Task objective
Find the line that contains "Students in Years K-2 |". Restate it and each following line exactly, through the end of the records.

Information given
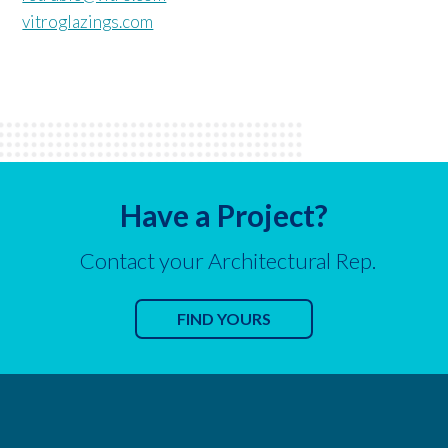
vitroglazings.com
Have a Project?
Contact your Architectural Rep.
FIND YOURS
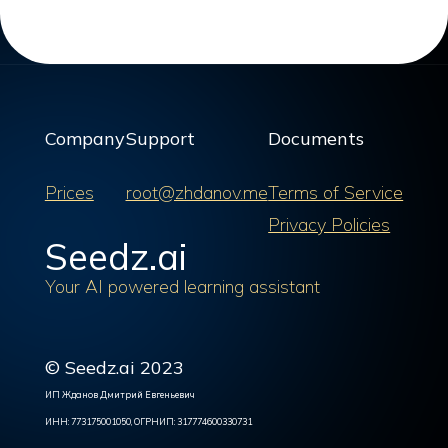
Company
Support
Documents
Prices
root@zhdanov.me
Terms of Service
Privacy Policies
Seedz.ai
Your AI powered learning assistant
© Seedz.ai 2023
ИП Жданов Дмитрий Евгеньевич
ИНН: 773175001050, ОГРНИП: 317774600330731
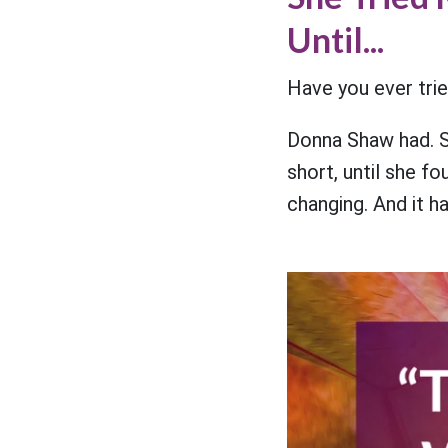
Until...
Have you ever trie
Donna Shaw had. S
short, until she f
changing. And it ha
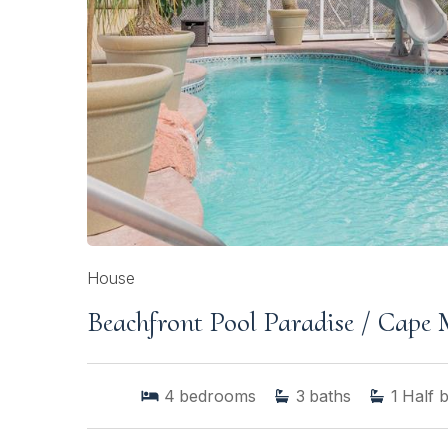
House
Beachfront Pool Paradise / Cape
4
bedrooms
3
baths
1
Half 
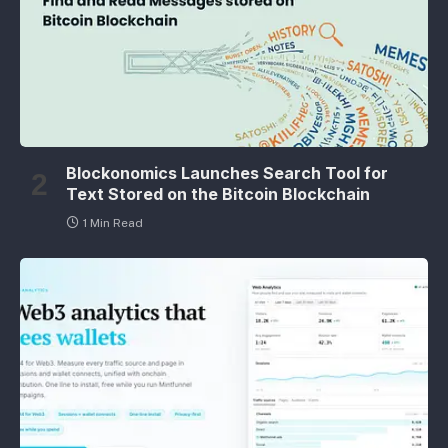
Blockonomics Launches Search Tool for
Text Stored on the Bitcoin Blockchain
1 Min Read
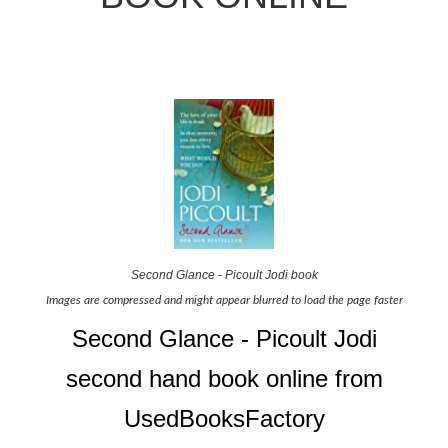
Second Glance - Picoult Jodi book
Images are compressed and might appear blurred to load the page faster
Second Glance - Picoult Jodi
second hand book online from
UsedBooksFactory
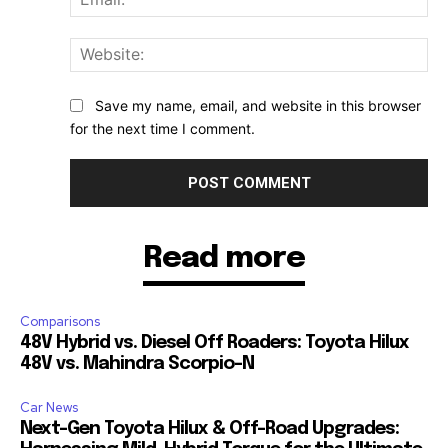
Web
Save my name, email, and website in this browser
for the next time I comment.
Read more
Comparisons
48V Hybrid vs. Diesel Off Roaders: Toyota Hilux
48V vs. Mahindra Scorpio-N
Car News
Next-Gen Toyota Hilux & Off-Road Upgrades:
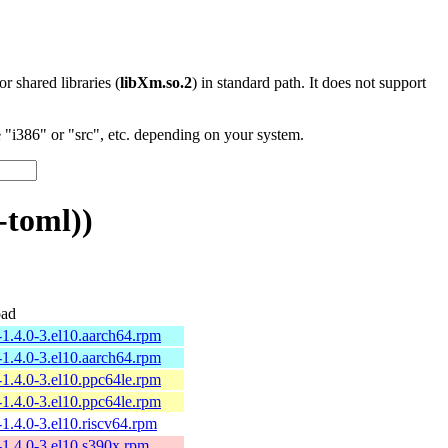
 or shared libraries (
libXm.so.2
) in standard path. It does not support
"i386" or "src", etc. depending on your system.
-toml))
ad
-1.4.0-3.el10.aarch64.rpm
-1.4.0-3.el10.aarch64.rpm
-1.4.0-3.el10.ppc64le.rpm
-1.4.0-3.el10.ppc64le.rpm
-1.4.0-3.el10.riscv64.rpm
-1.4.0-3.el10.s390x.rpm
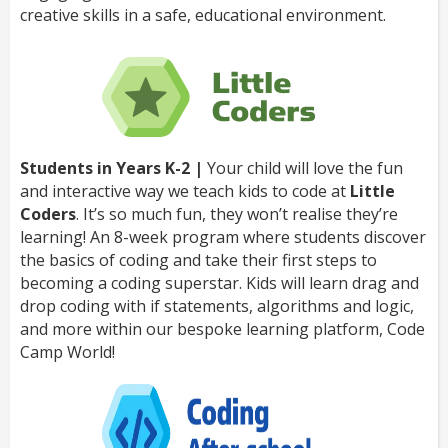
creative skills in a safe, educational environment.
Students in Years K-2 |
Your child will love the fun
and interactive way we teach kids to code at
Little
Coders
. It’s so much fun, they won’t realise they’re
learning! An 8-week program where students discover
the basics of coding and take their first steps to
becoming a coding superstar. Kids will learn drag and
drop coding with if statements, algorithms and logic,
and more within our bespoke learning platform, Code
Camp World!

Your solution
Students in Years K-2 |
Your child will love the fun
and interactive way we teach kids to code at
Little
Coders
. It’s so much fun, they won’t realise they’re
learning! An 8-week program where students discover
the basics of coding and take their first steps to
becoming a coding superstar. Kids will learn drag and
drop coding with if statements, algorithms and logic,
and more within our bespoke learning platform, Code
Camp World!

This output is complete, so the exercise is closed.